Saved entries
◇ ◇ ◇

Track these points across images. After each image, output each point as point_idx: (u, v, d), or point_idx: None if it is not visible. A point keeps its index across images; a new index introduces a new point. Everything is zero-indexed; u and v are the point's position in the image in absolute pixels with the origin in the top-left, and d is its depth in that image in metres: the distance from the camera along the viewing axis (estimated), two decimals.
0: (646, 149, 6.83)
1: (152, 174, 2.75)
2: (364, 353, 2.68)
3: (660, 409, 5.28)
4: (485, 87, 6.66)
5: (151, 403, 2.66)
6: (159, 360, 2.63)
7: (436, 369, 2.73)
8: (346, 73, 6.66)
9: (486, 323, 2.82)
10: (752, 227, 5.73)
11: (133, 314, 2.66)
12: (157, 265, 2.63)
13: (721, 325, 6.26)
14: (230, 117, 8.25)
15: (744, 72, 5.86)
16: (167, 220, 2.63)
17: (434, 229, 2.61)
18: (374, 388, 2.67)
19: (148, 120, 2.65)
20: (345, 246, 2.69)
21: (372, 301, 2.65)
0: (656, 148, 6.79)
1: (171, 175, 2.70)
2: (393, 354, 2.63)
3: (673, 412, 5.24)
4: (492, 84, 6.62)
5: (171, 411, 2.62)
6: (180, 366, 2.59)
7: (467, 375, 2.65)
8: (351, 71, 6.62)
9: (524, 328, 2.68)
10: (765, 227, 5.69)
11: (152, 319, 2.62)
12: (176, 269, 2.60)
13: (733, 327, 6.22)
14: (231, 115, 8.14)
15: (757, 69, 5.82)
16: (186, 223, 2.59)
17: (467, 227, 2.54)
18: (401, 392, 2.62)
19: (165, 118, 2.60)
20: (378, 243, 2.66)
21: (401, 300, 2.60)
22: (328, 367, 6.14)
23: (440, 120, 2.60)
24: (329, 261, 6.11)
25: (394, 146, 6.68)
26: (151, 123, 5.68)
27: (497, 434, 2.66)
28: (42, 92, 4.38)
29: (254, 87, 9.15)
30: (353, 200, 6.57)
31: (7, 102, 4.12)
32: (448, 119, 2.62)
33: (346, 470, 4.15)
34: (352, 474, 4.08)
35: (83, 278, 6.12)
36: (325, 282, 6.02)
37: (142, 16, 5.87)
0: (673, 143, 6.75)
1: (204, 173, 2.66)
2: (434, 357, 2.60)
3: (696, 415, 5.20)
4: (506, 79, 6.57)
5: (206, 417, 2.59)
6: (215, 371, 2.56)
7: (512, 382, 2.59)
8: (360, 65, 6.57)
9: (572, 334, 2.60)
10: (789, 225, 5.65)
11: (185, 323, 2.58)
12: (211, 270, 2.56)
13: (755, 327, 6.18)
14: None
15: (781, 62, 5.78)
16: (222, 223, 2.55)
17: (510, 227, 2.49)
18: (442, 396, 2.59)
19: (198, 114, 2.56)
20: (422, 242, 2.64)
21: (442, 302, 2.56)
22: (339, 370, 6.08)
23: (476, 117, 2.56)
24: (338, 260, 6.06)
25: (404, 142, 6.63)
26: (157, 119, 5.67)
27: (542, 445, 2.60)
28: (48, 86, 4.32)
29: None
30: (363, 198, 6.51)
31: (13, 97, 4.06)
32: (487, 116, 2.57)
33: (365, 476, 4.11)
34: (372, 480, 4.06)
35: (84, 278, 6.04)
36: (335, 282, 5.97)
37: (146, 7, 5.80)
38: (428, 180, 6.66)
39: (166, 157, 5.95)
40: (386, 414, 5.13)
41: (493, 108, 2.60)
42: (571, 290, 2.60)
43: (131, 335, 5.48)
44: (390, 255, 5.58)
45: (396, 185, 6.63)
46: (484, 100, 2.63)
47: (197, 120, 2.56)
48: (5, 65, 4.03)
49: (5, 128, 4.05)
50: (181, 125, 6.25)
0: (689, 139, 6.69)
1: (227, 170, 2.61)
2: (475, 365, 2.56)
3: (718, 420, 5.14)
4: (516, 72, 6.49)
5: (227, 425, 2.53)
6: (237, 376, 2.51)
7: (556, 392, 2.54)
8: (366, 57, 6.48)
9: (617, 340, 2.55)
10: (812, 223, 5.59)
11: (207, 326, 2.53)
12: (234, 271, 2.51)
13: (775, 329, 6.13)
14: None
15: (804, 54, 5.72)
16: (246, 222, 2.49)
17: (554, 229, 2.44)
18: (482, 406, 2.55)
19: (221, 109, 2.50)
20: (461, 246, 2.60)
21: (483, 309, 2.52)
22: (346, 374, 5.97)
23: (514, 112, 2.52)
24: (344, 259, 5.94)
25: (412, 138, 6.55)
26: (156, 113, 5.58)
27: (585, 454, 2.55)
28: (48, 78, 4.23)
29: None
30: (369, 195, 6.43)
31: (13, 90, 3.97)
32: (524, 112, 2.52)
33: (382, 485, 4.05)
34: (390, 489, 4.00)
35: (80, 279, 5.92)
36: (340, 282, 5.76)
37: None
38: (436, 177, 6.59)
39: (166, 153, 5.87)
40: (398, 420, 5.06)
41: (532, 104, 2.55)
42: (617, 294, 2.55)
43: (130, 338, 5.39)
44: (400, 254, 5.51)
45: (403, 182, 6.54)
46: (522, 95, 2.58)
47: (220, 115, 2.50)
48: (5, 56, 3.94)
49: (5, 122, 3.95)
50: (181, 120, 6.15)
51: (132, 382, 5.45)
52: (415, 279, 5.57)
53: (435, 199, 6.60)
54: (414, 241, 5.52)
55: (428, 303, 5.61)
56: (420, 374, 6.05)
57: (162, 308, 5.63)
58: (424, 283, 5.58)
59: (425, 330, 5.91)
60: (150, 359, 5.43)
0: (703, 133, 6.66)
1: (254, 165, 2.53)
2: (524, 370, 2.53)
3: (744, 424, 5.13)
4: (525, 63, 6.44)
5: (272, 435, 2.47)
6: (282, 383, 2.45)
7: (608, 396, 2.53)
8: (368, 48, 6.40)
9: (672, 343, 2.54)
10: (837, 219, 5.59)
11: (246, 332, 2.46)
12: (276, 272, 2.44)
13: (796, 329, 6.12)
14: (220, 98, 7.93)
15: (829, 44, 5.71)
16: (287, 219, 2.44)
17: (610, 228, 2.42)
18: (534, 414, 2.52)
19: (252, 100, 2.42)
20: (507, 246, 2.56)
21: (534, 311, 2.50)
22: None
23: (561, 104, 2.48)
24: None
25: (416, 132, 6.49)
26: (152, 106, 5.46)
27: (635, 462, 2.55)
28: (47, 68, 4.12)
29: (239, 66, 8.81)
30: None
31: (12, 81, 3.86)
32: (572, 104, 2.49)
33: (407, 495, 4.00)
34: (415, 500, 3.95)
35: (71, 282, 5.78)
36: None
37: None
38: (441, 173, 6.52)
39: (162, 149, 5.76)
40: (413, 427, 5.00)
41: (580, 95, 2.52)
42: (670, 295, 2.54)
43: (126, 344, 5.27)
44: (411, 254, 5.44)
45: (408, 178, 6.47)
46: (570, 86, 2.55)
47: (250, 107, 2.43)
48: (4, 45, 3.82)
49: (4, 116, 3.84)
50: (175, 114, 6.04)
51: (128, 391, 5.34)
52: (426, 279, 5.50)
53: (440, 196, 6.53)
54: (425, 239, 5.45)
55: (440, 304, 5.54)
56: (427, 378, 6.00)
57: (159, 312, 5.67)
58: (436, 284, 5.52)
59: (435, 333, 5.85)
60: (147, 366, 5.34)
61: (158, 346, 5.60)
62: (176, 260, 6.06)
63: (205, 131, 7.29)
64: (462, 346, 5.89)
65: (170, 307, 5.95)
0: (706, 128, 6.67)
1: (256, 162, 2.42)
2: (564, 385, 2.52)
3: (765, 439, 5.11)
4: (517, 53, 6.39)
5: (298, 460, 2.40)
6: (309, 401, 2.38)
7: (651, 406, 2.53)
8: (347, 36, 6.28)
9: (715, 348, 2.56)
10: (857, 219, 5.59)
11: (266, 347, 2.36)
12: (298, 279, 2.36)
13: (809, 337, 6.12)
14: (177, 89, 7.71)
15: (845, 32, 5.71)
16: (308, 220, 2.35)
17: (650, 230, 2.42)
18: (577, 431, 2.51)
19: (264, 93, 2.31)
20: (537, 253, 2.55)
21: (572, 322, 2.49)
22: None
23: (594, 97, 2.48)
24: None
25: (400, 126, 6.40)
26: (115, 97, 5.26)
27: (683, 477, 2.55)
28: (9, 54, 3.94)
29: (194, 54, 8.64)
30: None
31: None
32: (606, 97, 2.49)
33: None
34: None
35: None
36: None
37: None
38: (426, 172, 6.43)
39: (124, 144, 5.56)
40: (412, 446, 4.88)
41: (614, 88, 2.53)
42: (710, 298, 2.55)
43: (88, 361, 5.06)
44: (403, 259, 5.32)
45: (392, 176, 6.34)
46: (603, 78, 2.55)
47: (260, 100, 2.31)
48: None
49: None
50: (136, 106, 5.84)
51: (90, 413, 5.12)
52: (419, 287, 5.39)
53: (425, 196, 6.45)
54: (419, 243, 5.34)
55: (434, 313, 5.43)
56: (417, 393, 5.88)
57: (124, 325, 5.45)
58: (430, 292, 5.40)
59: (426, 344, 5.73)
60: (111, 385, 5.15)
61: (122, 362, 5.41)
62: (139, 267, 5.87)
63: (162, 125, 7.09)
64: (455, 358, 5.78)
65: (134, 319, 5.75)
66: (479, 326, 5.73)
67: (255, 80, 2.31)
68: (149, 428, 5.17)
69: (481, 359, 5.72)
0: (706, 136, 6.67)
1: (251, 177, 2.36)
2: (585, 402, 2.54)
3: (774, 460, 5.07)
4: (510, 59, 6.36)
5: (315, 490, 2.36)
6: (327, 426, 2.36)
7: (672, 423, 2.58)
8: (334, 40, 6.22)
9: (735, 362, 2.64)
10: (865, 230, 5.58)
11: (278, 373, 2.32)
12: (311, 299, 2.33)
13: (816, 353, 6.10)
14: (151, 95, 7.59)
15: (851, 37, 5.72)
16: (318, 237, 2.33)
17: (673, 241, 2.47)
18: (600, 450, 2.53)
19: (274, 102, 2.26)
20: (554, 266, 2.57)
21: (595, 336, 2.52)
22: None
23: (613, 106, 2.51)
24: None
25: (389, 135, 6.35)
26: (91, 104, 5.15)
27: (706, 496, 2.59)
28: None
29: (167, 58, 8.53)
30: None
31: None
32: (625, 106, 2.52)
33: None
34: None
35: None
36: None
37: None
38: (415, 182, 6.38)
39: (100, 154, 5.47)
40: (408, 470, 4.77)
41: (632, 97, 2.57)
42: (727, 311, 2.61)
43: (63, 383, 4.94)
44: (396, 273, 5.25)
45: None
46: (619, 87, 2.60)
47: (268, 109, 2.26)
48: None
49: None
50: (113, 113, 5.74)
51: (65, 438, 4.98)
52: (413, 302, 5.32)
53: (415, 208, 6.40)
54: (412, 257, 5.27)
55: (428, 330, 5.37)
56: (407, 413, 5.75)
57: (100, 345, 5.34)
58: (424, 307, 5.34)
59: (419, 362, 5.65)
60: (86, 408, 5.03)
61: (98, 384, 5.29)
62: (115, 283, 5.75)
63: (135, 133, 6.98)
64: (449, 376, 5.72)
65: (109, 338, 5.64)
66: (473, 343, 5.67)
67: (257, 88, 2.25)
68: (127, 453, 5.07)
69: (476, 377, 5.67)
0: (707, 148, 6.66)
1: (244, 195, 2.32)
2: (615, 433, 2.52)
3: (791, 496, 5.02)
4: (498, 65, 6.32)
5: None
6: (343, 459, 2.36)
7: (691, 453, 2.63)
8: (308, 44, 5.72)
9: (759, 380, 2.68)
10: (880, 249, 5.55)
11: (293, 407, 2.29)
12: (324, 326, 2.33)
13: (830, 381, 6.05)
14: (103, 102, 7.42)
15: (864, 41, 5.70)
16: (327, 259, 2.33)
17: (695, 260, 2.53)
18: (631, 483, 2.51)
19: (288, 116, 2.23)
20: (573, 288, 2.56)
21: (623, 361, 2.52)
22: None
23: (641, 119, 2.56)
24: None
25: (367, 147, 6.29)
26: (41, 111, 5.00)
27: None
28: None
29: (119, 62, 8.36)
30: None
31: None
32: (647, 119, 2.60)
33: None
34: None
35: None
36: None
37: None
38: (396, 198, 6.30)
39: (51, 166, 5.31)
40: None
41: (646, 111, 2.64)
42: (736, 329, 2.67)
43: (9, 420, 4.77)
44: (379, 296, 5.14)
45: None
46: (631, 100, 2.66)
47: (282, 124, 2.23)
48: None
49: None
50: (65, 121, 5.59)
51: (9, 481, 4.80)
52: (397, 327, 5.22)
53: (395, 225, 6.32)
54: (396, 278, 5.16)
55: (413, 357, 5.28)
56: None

◇ ◇ ◇

WORK INSTRUCTIONS
Each line in the entries above, starting at the line with "25: (394, 146, 6.68)" and ending at the line with "49: (5, 128, 4.05)", is to be printed exactly, and only those lines.

EXERCISE RESULT
25: (394, 146, 6.68)
26: (151, 123, 5.68)
27: (497, 434, 2.66)
28: (42, 92, 4.38)
29: (254, 87, 9.15)
30: (353, 200, 6.57)
31: (7, 102, 4.12)
32: (448, 119, 2.62)
33: (346, 470, 4.15)
34: (352, 474, 4.08)
35: (83, 278, 6.12)
36: (325, 282, 6.02)
37: (142, 16, 5.87)
0: (673, 143, 6.75)
1: (204, 173, 2.66)
2: (434, 357, 2.60)
3: (696, 415, 5.20)
4: (506, 79, 6.57)
5: (206, 417, 2.59)
6: (215, 371, 2.56)
7: (512, 382, 2.59)
8: (360, 65, 6.57)
9: (572, 334, 2.60)
10: (789, 225, 5.65)
11: (185, 323, 2.58)
12: (211, 270, 2.56)
13: (755, 327, 6.18)
14: None
15: (781, 62, 5.78)
16: (222, 223, 2.55)
17: (510, 227, 2.49)
18: (442, 396, 2.59)
19: (198, 114, 2.56)
20: (422, 242, 2.64)
21: (442, 302, 2.56)
22: (339, 370, 6.08)
23: (476, 117, 2.56)
24: (338, 260, 6.06)
25: (404, 142, 6.63)
26: (157, 119, 5.67)
27: (542, 445, 2.60)
28: (48, 86, 4.32)
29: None
30: (363, 198, 6.51)
31: (13, 97, 4.06)
32: (487, 116, 2.57)
33: (365, 476, 4.11)
34: (372, 480, 4.06)
35: (84, 278, 6.04)
36: (335, 282, 5.97)
37: (146, 7, 5.80)
38: (428, 180, 6.66)
39: (166, 157, 5.95)
40: (386, 414, 5.13)
41: (493, 108, 2.60)
42: (571, 290, 2.60)
43: (131, 335, 5.48)
44: (390, 255, 5.58)
45: (396, 185, 6.63)
46: (484, 100, 2.63)
47: (197, 120, 2.56)
48: (5, 65, 4.03)
49: (5, 128, 4.05)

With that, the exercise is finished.